Two combination vaccines for measles, mumps, rubella, and varicella will soon be available in Canada. MMRV was licensed in 2006 in the United States, and quickly recommended for routine use in children. The MMRV combination vaccine is currently not available in Canada.2
A 9-valent pneumococcal conjugate vaccine (Synflorix™, GlaxoSmithKline) is available in Canada and may replace the 7-valent pneumococcal vaccine (Prevnar®, Wyeth) in some jurisdictions. A 13-valent pneumococcal conjugate vaccine (Wyeth) will soon replace their 7 valent vaccine. A quadrivalent Men ACYW conjugate vaccine that can be administered to infants is under development as well as a meningococcal B vaccine.

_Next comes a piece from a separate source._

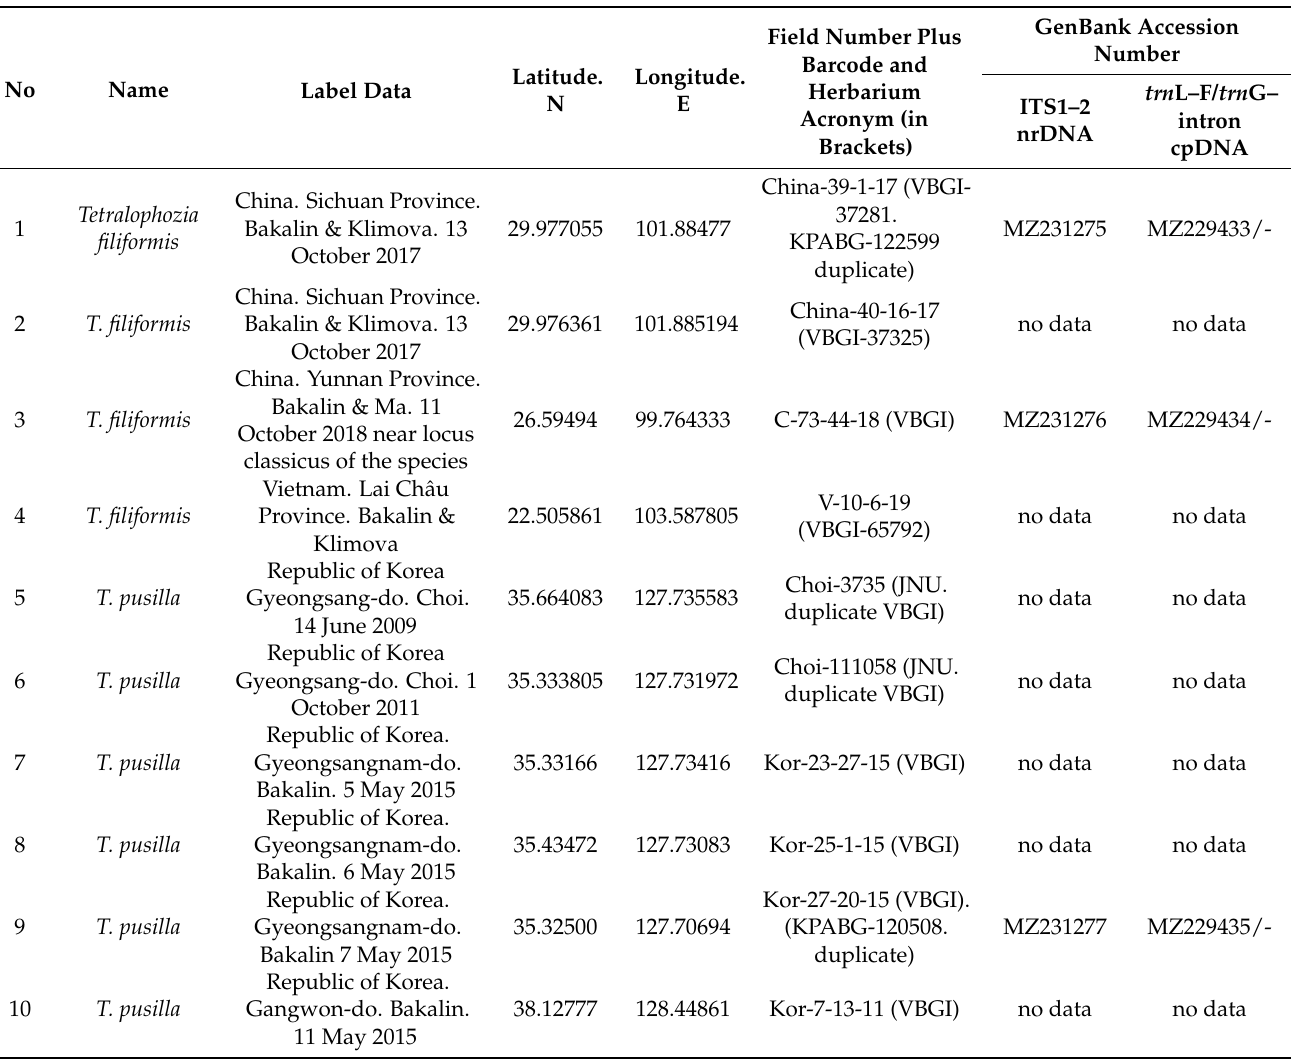
Table 5. Specimens examined (excluding the types of Tetralophozia filiformis (Steph.) Urmi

With the undeniable past success of vaccine and immunization programs, it is important for the public and, in particular, health care workers to keep themselves up to date and informed. The public must be reassured about the safety, effectiveness, and benefits of immunization. Primary care practitioners must be knowledgeable advocates for the individual and population benefits of immunization as a lifelong investment into Canada’s future. With the constantly changing field of vaccinology in Canada, undoubtedly another update will be needed in the next 4–5 years.